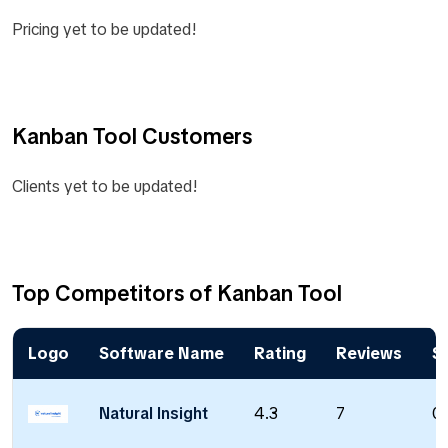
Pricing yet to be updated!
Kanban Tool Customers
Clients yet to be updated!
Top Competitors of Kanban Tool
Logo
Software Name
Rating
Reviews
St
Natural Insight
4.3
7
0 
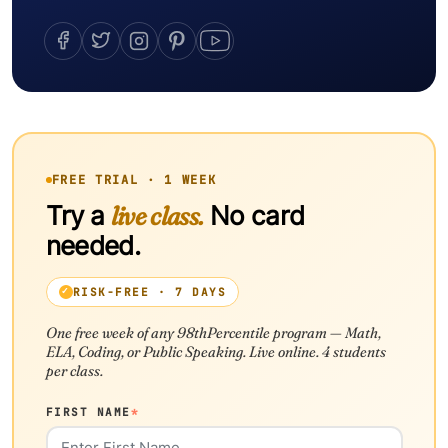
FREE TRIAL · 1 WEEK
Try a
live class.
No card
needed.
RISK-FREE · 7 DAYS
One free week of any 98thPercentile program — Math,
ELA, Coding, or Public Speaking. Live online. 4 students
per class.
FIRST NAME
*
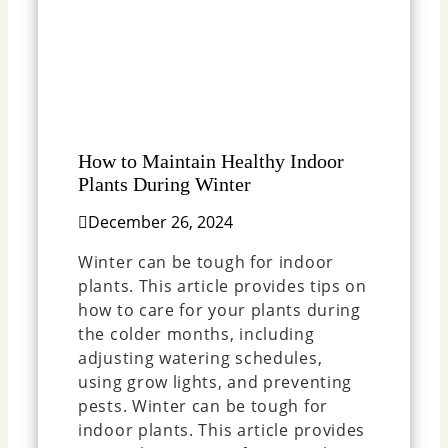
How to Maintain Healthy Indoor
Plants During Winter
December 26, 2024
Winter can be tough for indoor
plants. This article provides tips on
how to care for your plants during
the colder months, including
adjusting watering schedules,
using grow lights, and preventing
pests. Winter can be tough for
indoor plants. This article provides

━━━━━━━━

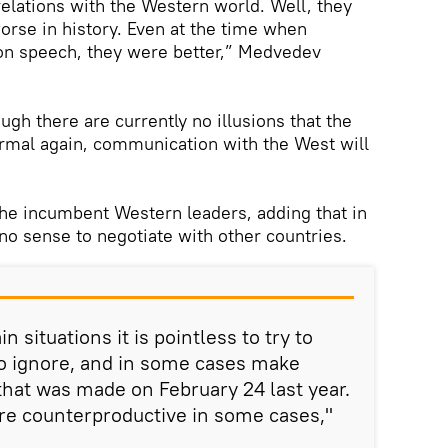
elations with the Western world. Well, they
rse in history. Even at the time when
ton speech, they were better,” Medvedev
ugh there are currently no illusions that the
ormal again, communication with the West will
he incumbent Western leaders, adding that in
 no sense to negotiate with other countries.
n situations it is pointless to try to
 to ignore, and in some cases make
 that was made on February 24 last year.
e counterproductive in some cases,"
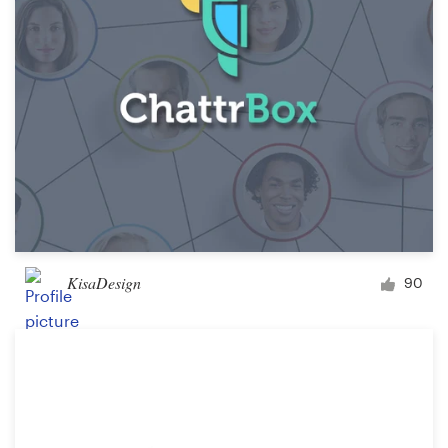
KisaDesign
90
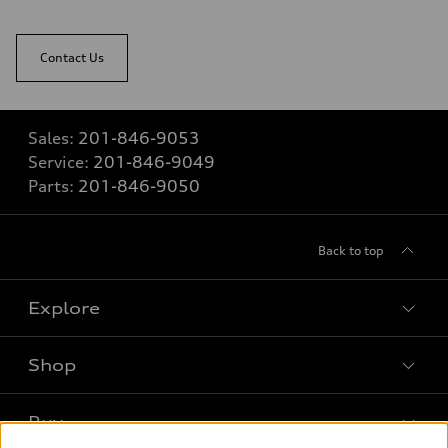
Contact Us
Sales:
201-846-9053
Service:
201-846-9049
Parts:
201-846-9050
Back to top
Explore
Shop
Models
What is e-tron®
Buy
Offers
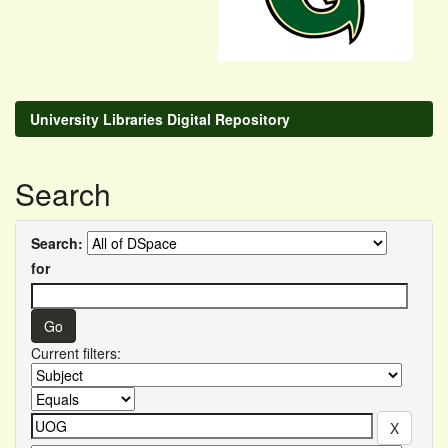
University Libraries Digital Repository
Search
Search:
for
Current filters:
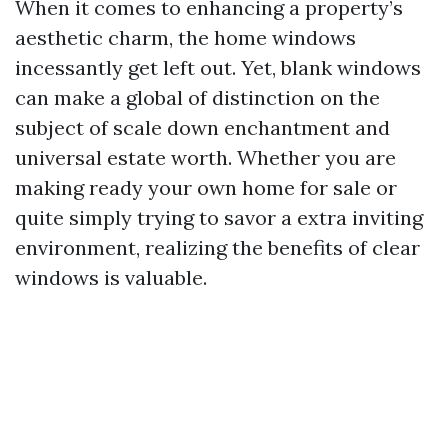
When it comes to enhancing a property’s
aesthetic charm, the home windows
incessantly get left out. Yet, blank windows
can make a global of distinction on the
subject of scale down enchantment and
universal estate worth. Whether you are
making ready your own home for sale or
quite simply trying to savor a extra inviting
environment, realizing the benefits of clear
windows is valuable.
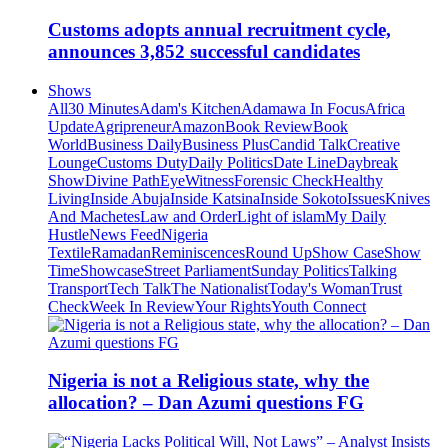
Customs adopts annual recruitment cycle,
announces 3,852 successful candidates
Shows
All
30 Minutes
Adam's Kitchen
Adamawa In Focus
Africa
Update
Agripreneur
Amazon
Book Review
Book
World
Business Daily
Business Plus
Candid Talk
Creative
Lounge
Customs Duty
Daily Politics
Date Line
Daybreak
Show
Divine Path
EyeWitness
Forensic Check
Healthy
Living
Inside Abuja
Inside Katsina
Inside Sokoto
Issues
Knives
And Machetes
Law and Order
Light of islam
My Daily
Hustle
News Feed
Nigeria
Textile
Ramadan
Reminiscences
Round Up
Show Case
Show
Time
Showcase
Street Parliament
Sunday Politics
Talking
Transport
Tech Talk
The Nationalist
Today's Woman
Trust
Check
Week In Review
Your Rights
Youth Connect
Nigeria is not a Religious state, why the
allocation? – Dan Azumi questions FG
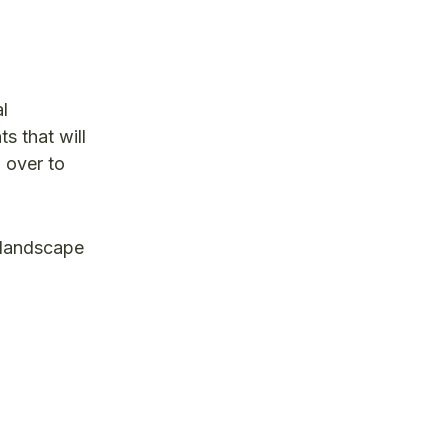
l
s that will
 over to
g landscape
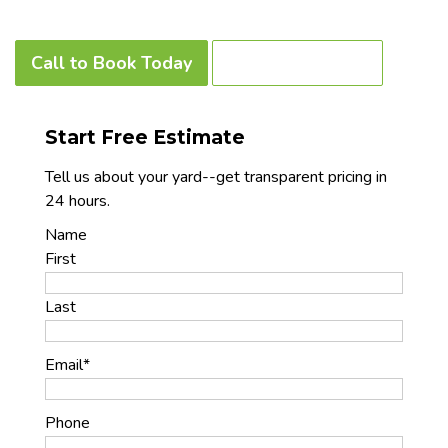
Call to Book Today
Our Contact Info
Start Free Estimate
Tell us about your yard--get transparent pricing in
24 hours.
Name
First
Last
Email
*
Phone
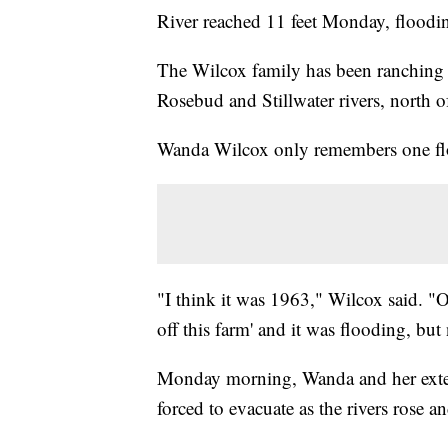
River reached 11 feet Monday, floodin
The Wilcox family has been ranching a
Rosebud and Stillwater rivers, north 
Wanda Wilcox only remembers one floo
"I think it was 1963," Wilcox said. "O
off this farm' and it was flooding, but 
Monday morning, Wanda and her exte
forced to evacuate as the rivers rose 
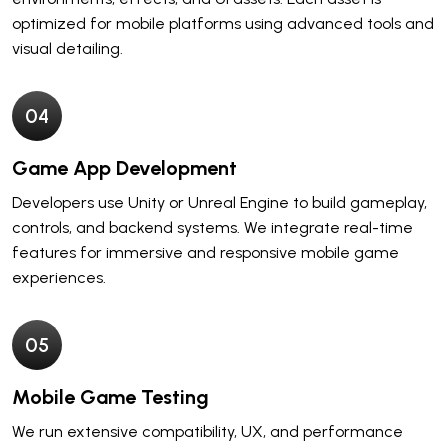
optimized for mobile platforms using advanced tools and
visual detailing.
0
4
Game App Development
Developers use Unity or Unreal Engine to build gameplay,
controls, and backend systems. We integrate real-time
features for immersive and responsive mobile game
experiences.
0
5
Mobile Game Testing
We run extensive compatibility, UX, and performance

━━━━━━━━

§ **What the task requires**: Write out everything in the data from the line containing "optimized for mobile" down to the line containing "We run extensive", with both of those lines included and every line reproduced without change.

§ **Reply**:
optimized for mobile platforms using advanced tools and
visual detailing.
0
4
Game App Development
Developers use Unity or Unreal Engine to build gameplay,
controls, and backend systems. We integrate real-time
features for immersive and responsive mobile game
experiences.
0
5
Mobile Game Testing
We run extensive compatibility, UX, and performance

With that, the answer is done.